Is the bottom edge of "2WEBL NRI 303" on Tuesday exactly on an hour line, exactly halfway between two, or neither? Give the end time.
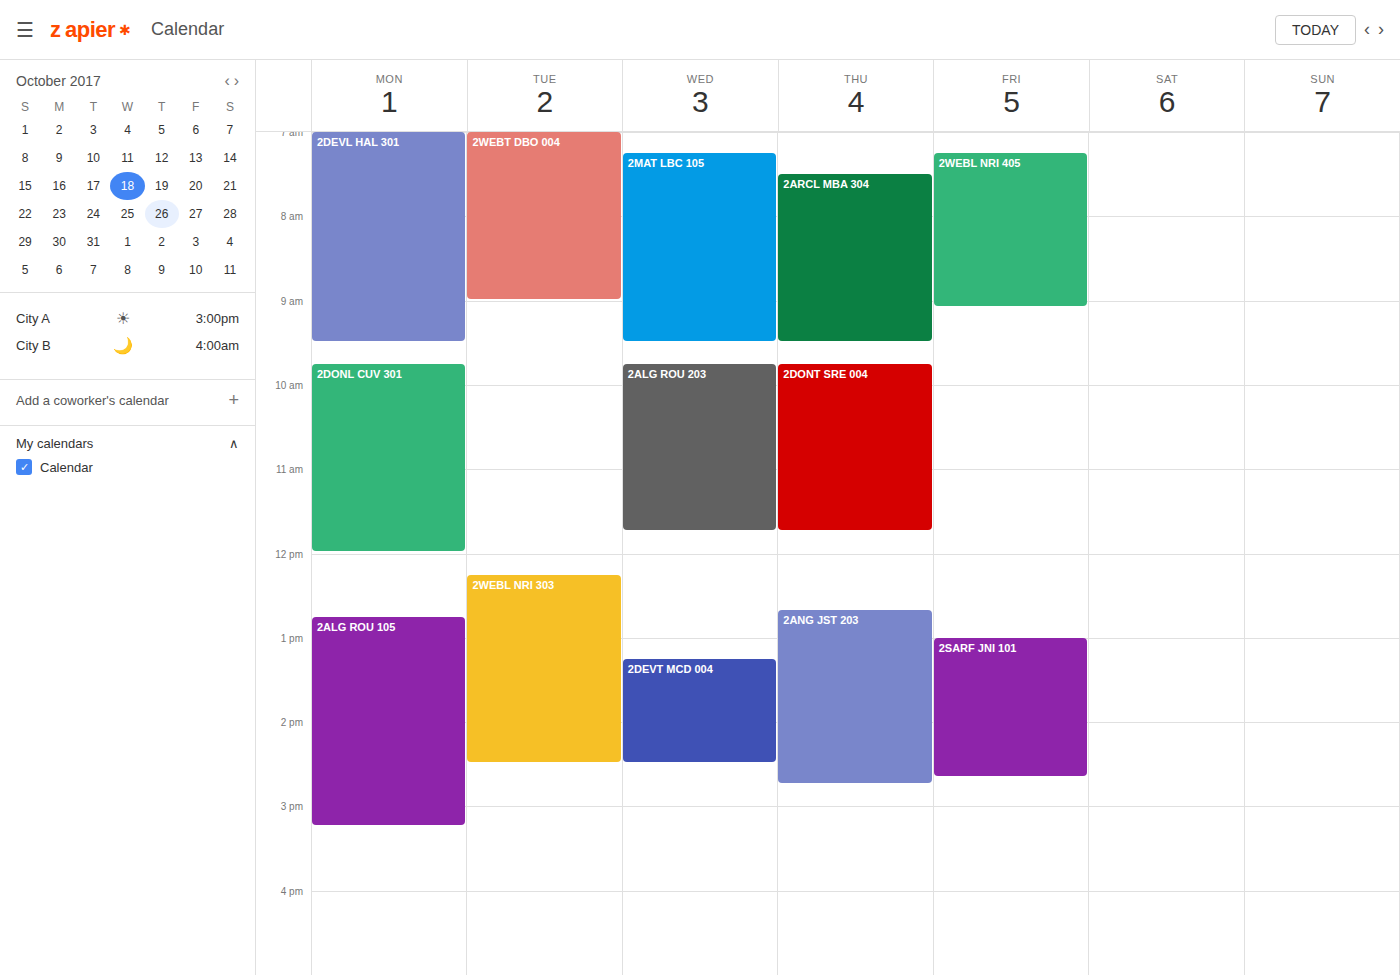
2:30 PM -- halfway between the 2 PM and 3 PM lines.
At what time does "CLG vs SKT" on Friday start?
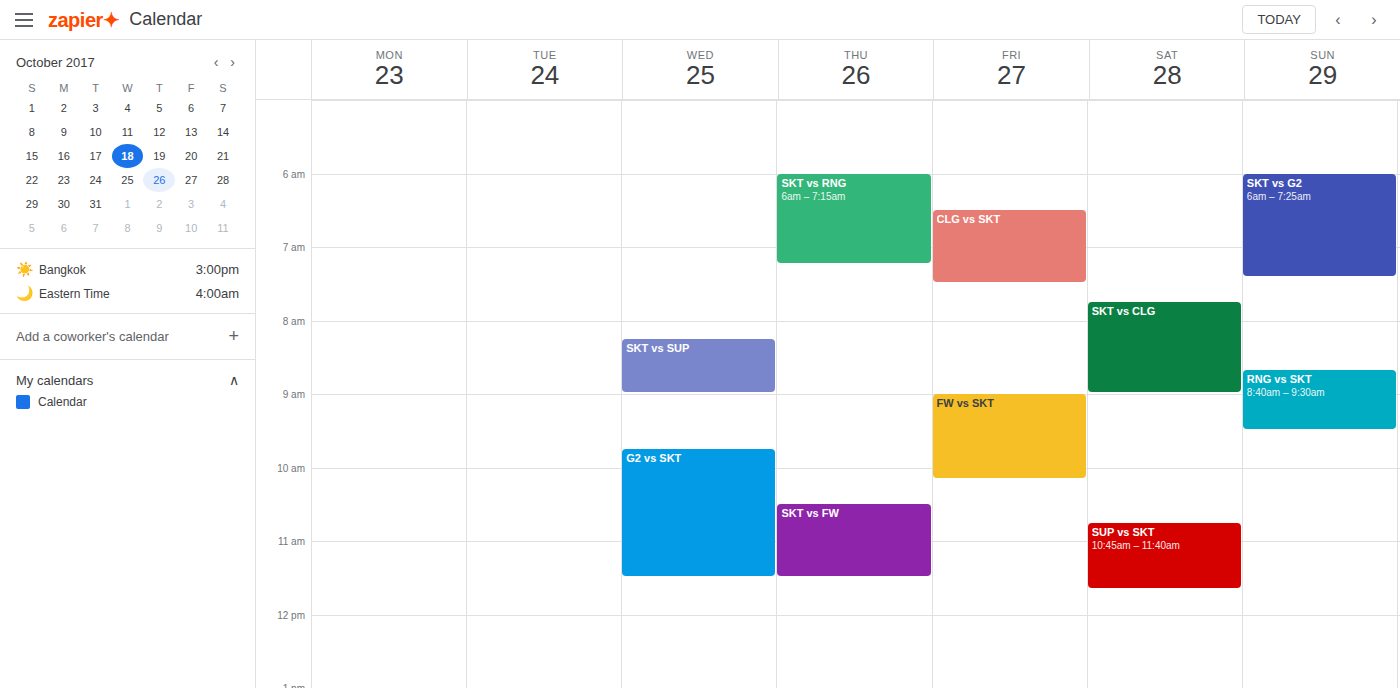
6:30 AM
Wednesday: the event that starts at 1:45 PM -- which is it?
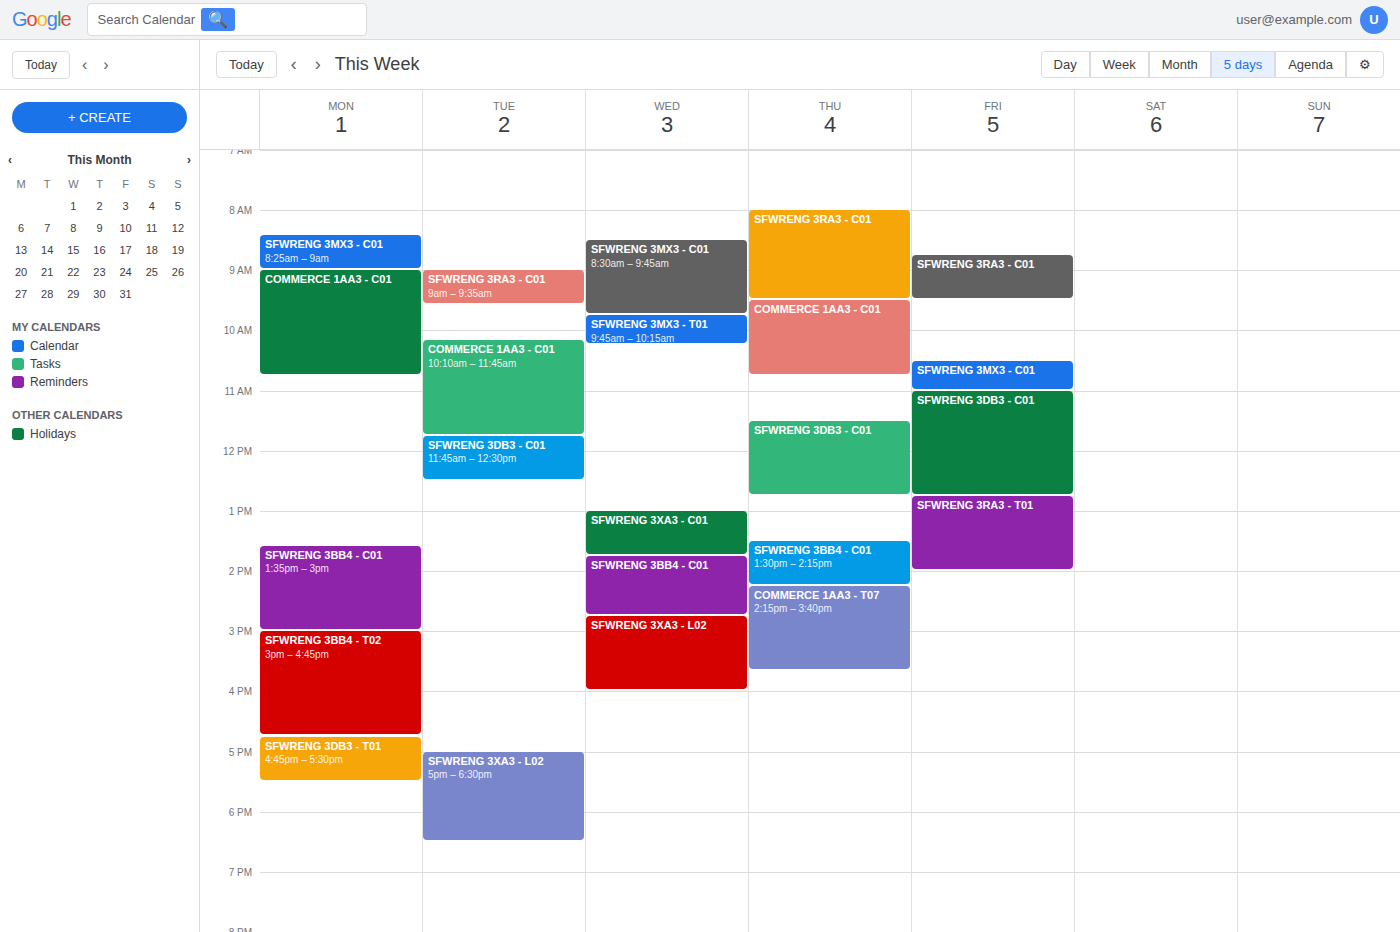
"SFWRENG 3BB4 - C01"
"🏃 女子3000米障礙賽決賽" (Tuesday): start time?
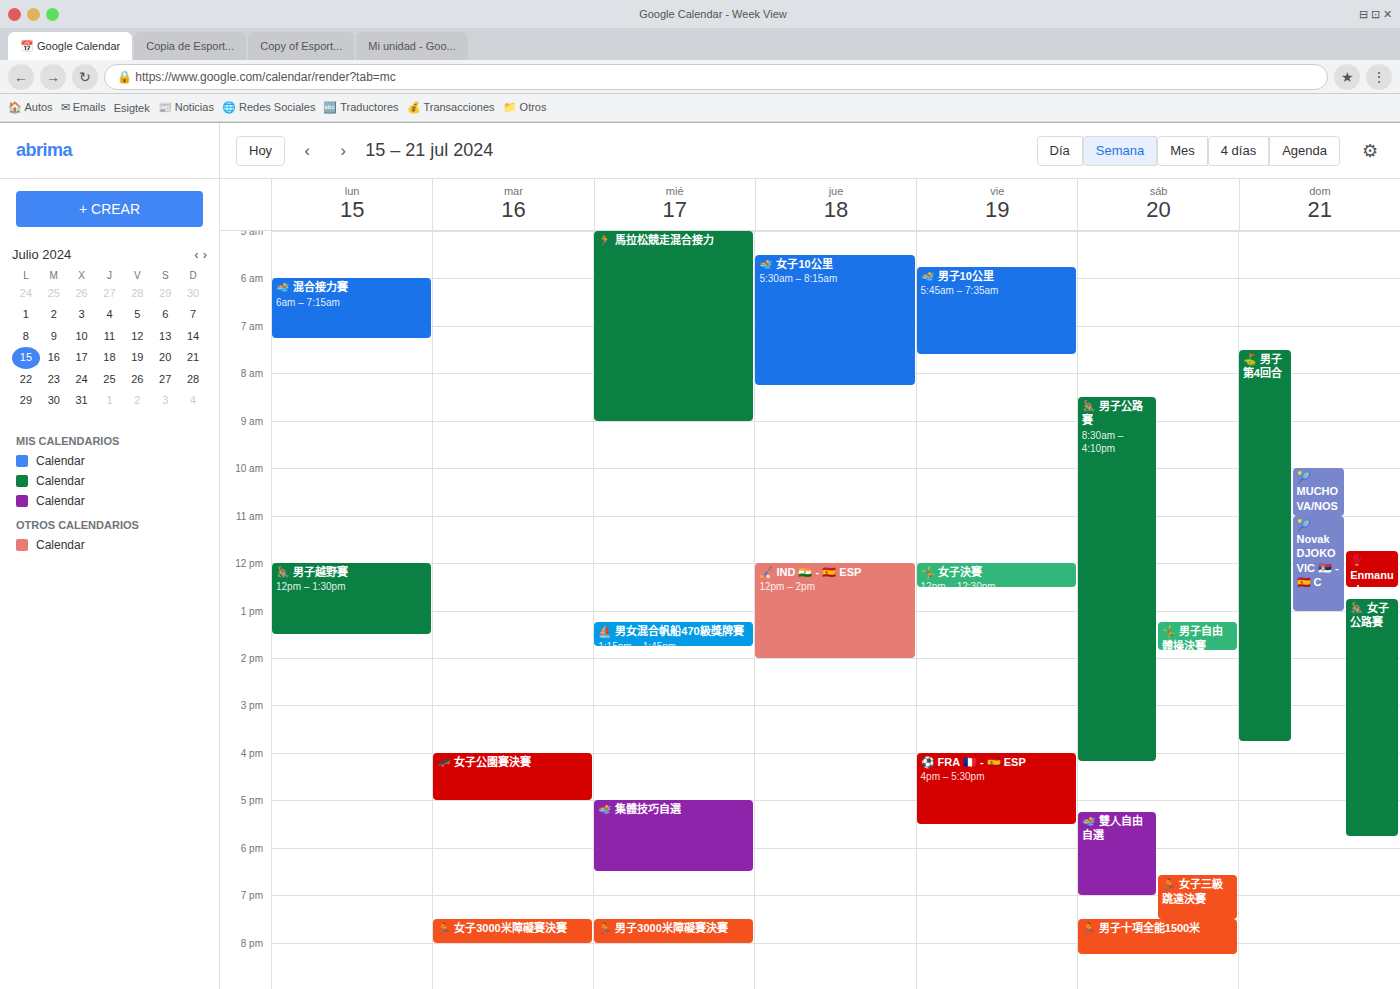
━━━━━━
SHORT PROBLEM: Extract every line of the entries above that contains the word "between", and copy each such line in full.

ANSWER TO THE PROBLEM:
Is the bottom edge of "2WEBL NRI 303" on Tuesday exactly on an hour line, exactly halfway between two, or neither? Give the end time.
2:30 PM -- halfway between the 2 PM and 3 PM lines.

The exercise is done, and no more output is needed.